Changing the cybersecurity conversation
A number of elements make security automation difficult for businesses. Those in security operations centers (SOCs) find themselves overwhelmed by the sheer number of alerts, and it’s not easy to simply hire more security workers—these people are few and far between, and are highly sought after for their skills.
Instead, organizations should think about empowering their SOC with more data and automated workflows to help them make smarter decisions and move faster. But Balaouras says that in urgent situations, such as where a breach will be costly, or someone’s well-being is at risk, historical data and batch processing simply won’t cut it.
“There will always be more preventative solutions, we’re always going to be able to layer more preventative solutions, but ultimately we need to improve our detection capabilities and our ability to make an automated response,” Balaouras said.
By layering real-time streaming analytics into the SOC, these algorithms can aggregate threat intelligence from a number of disparate sources, track malicious insiders, prioritize alerts, detect the signs of infiltration, and much more. And when it comes to streaming analytics, “real-time” refers to seconds or even milliseconds—anything slower isn’t powerful enough for this next generation of security hardening.

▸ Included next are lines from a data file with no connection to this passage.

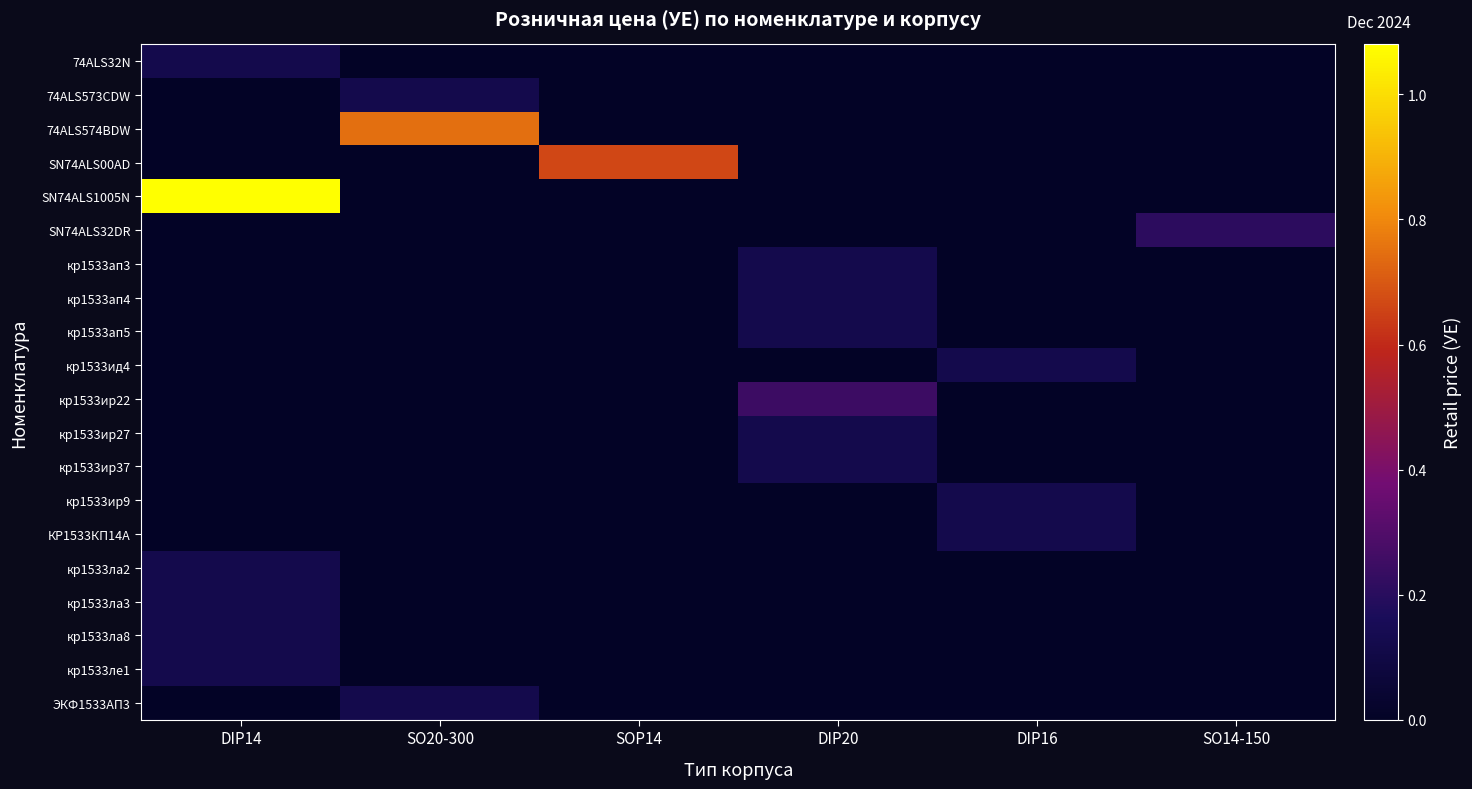

Which series has the largest total across all categories?

SN74ALS1005N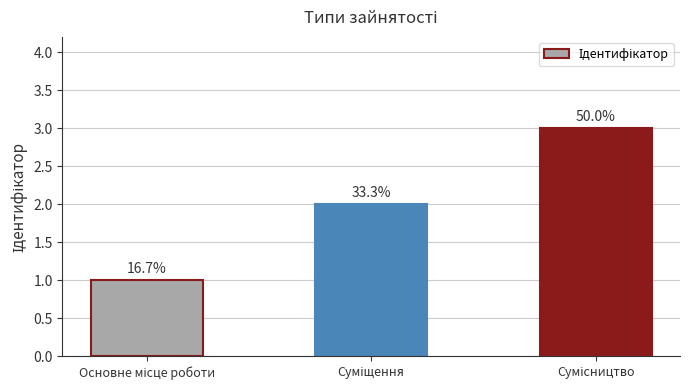

Reading right to left, extract all data points from this chart.

Сумісництво=3	Суміщення=2	Основне місце роботи=1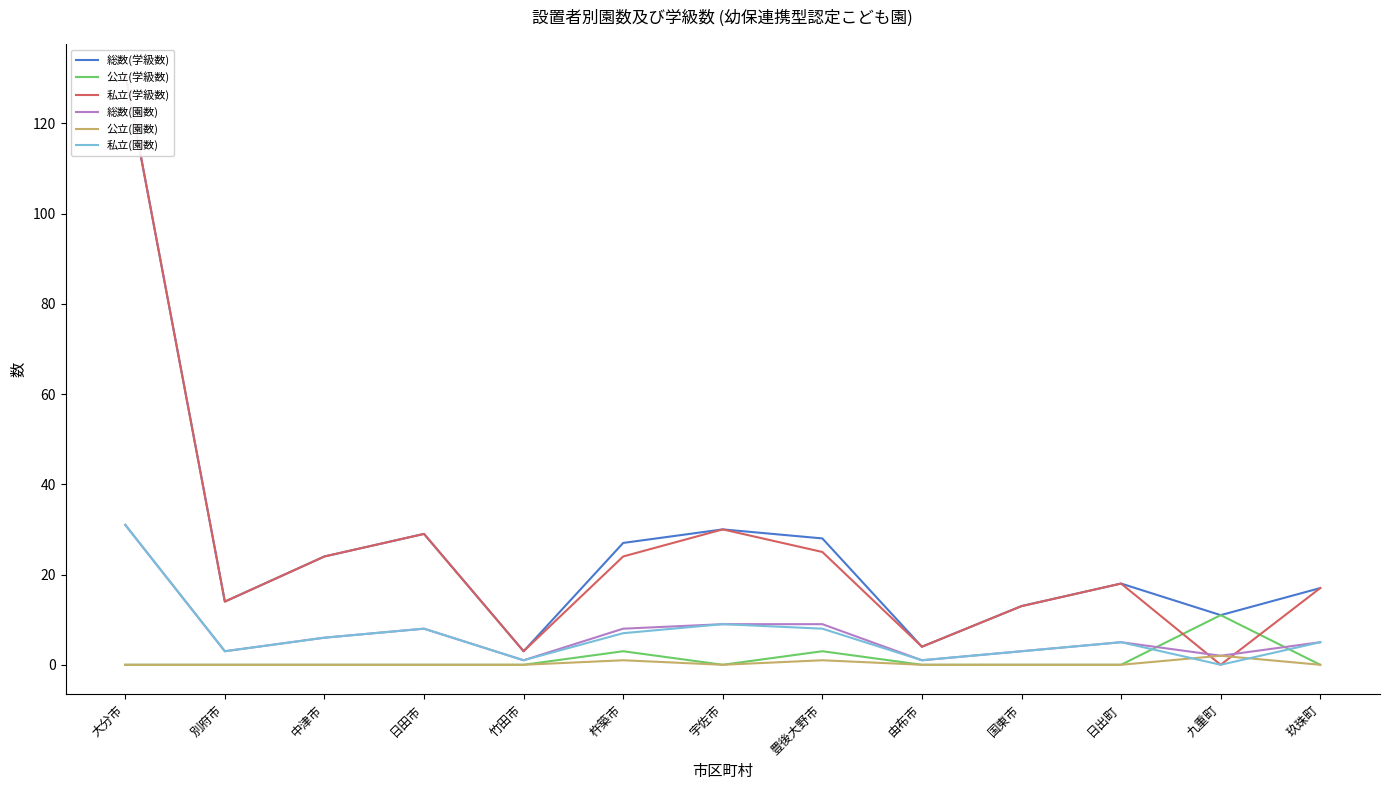

List the series in order of their peak value, lowest first.

公立(園数), 公立(学級数), 総数(園数), 私立(園数), 総数(学級数), 私立(学級数)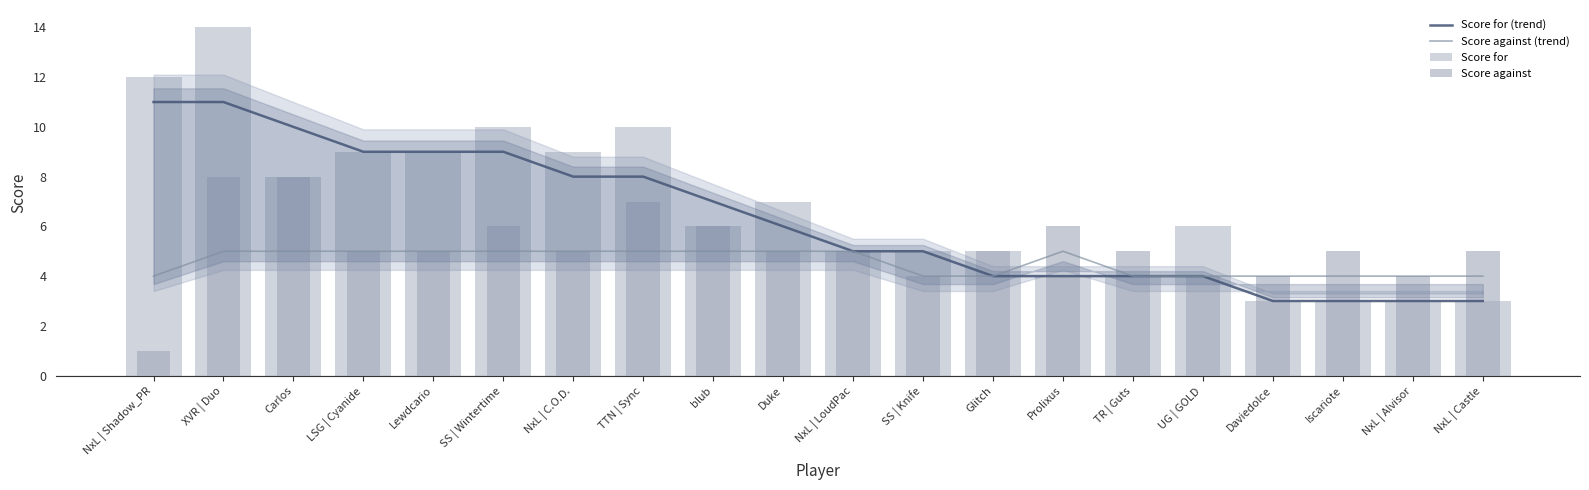

Rank the categories by Score for (trend) value from highest to lowest.

NxL | Shadow_PR, XVR | Duo, Carlos, LSG | Cyanide, Lewdcario, SS | Wintertime, NxL | C.O.D., TTN | Sync, blub, Duke, NxL | LoudPac, SS | Knife, Glitch, Prolixus, TR | Guts, UG | GOLD, Daviedolce, Iscariote, NxL | Alvisor, NxL | Castle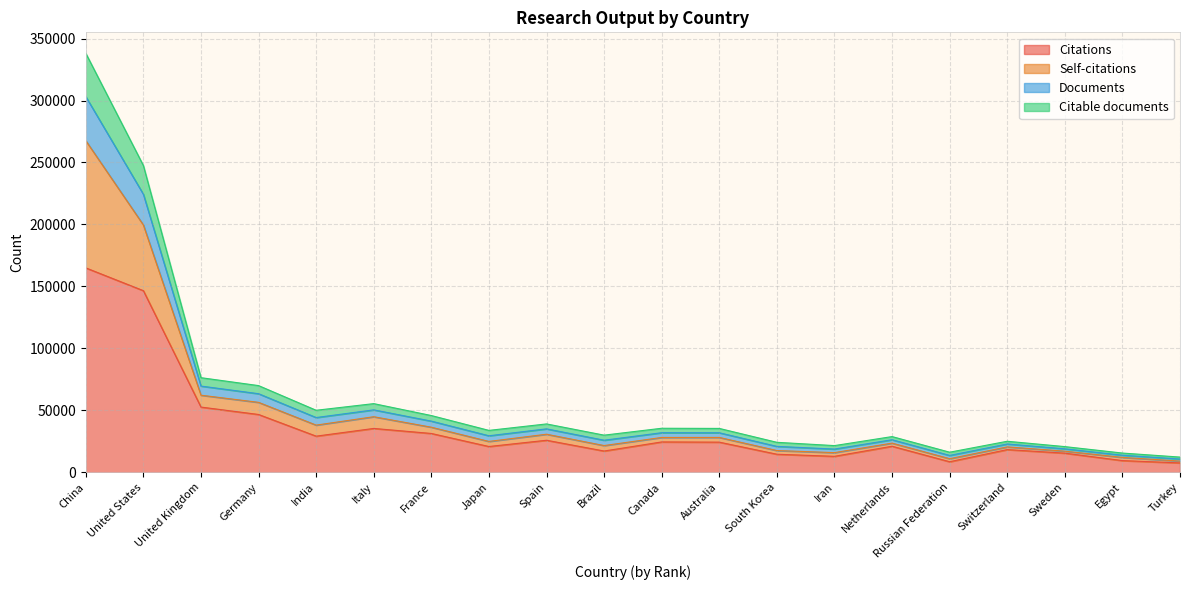

At which category does Citations reach its first local valley?

India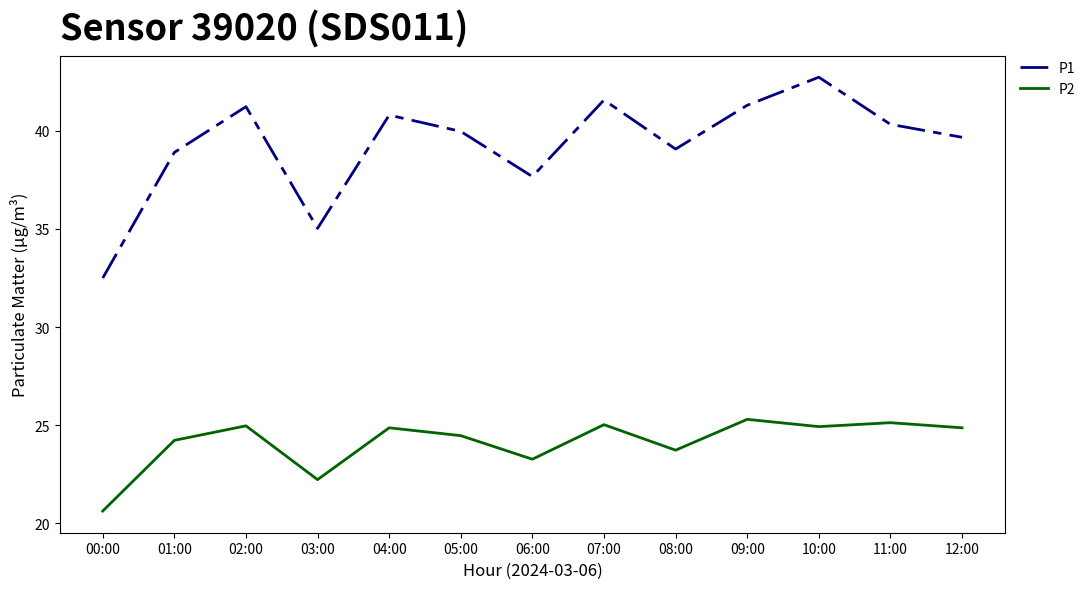

Does the chart have visible grid lines?

No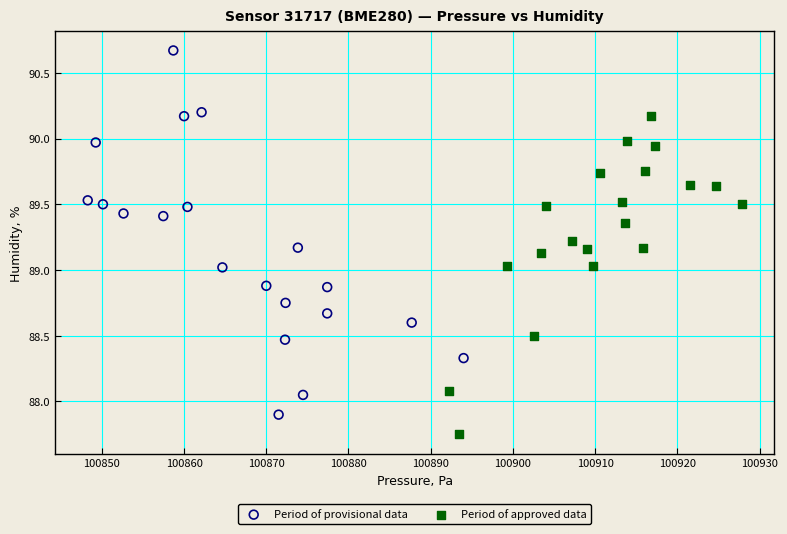

Which series reaches the maximum Y coordinate?

Period of provisional data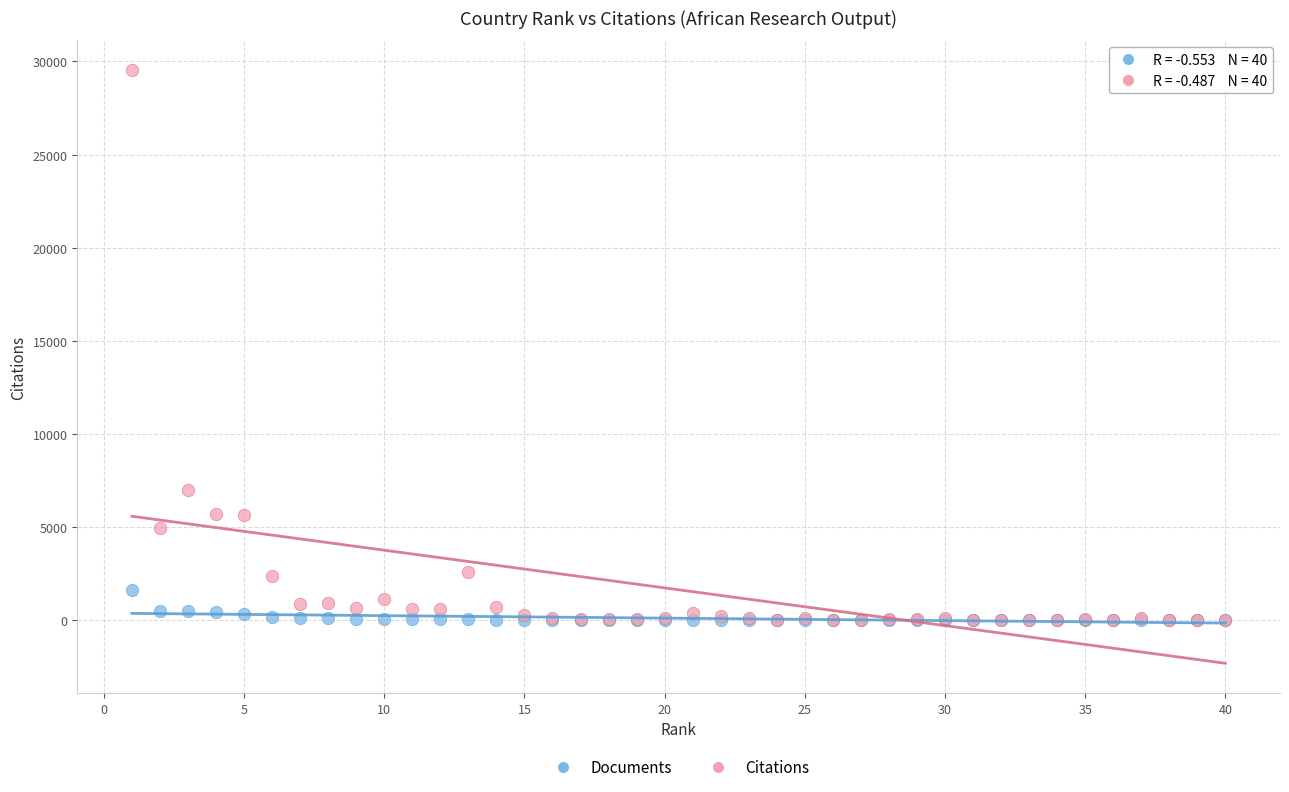

Across all series, what Y value is closest to 14768?

6999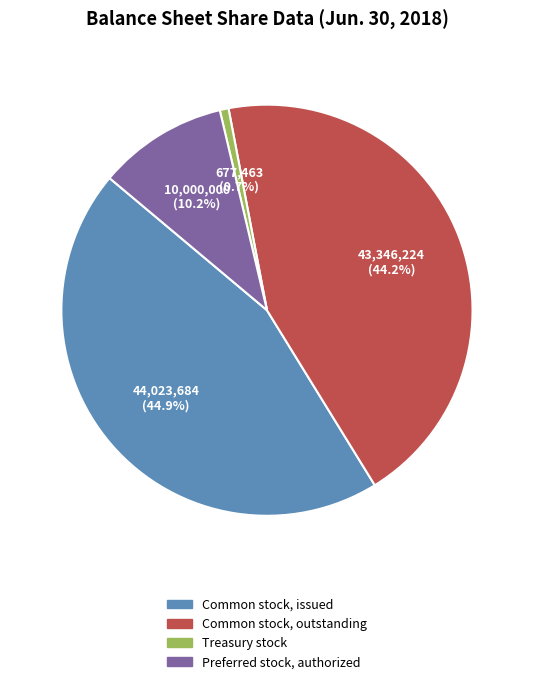

Does any single category account for the majority?

No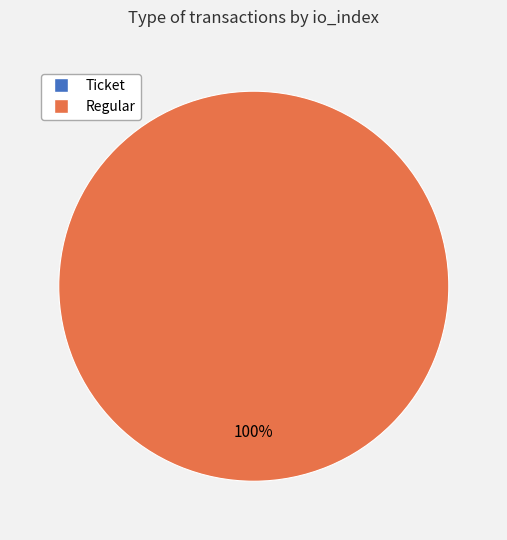

Rank the categories by value from lowest to highest.

Ticket, Regular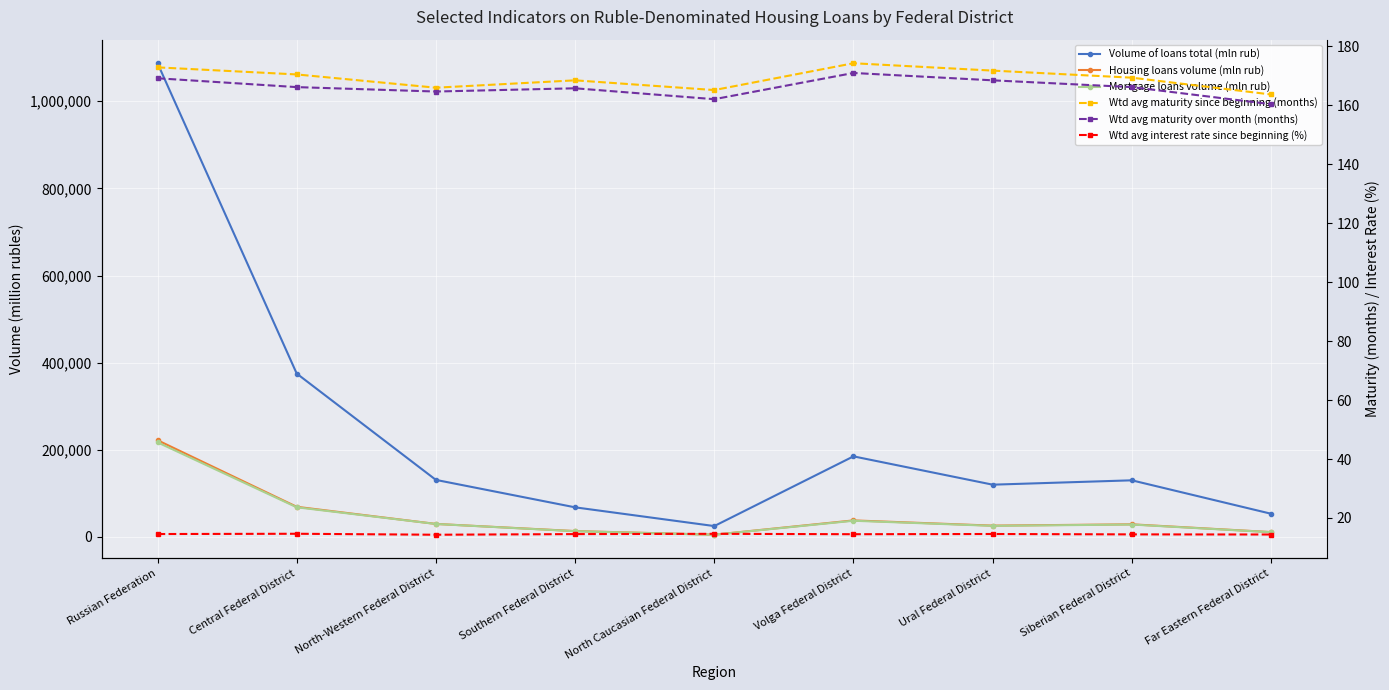

What is the value of the Volume of loans total (mln rub) point at the 4th from the left?

68000.0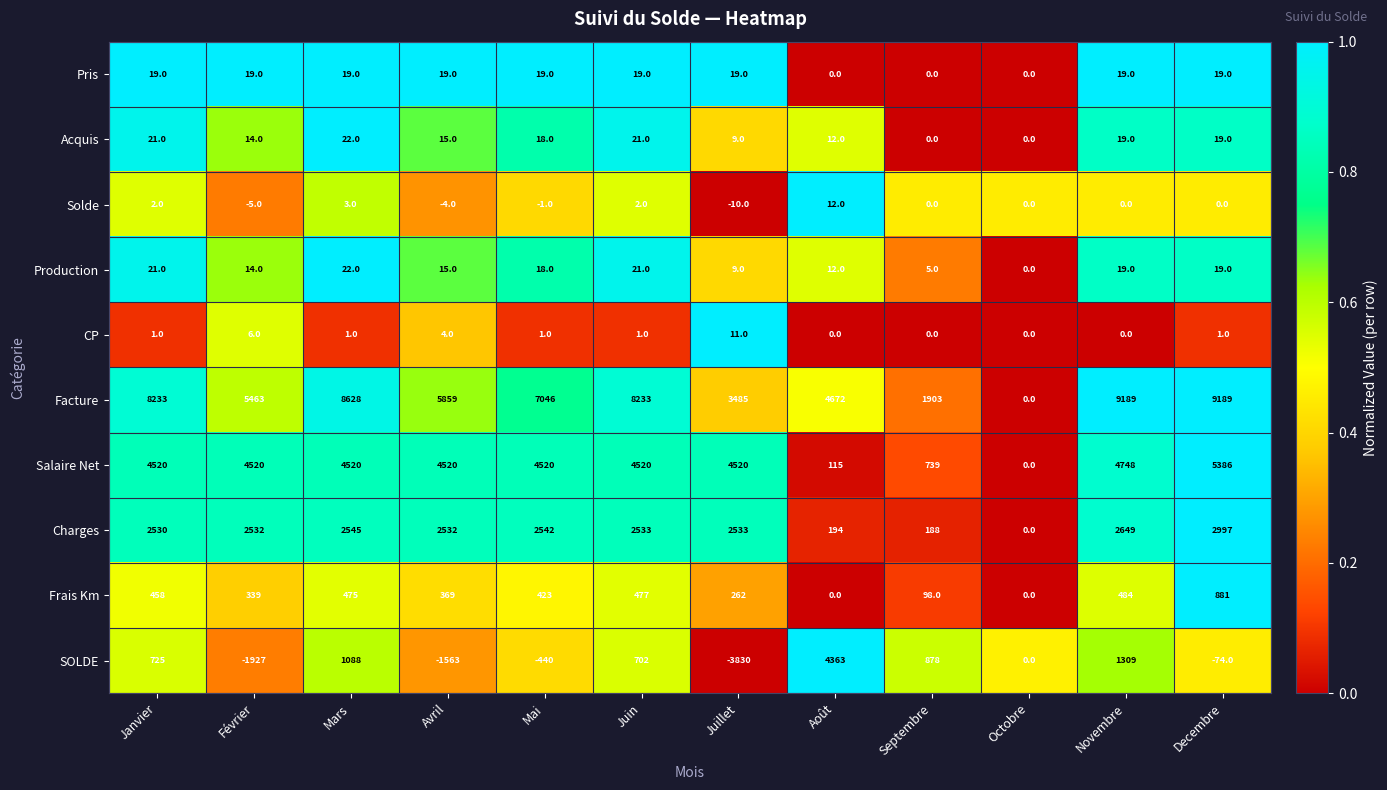

How many data points does each series have?

12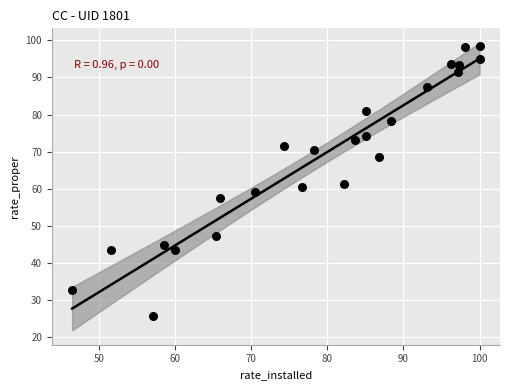

What is the range of X values (max minus min)?

53.5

Getting faster with cybersecurity analytics
Steve Wilkes, co-founder and CTO of Striim,, who joined Balaouras on the webinar, says that companies need to think about making their security data analytics faster so that they can be proactive rather than reactive. In the past, a company might collect log files from a number of discrete security solutions and store them in a Hadoop cluster for later processing. Now, being able to transform, filter, and aggregate those logs in real-time unlocks new proactive (and automated) security workflows.
Wilkes offers one potential use case . It’s a common practice to lock out specific IP addresses after a number of failed logins to a particular server or service to prevent a brute-force attack on a user’s credentials. But if an attacker tries to log into a number of servers simultaneously, to get around that brute-force prevention tactic, the SOC might never correlate all of the failed logins as coming from a single, determined source. Instead, streaming analytics can take the logs from each of the servers and their security systems and automatically correlate the intrusion attempts as coming from a single external IP. It can then automatically put that IP on a blacklist, or warn the SOC before the attacker actually gains access.
By analyzing a high throughput of data from any number of disparate sources, and pulling them together in highly customizable ways, organizations can detect intrusions faster and shut them down with impunity. Balaouras and Wilkes agreed that by aiming higher than simply bringing down that “245 days to detecting a breach” figure, organizations can set themselves up to meet—and defeat—the cyberattacks that are inevitably on their way.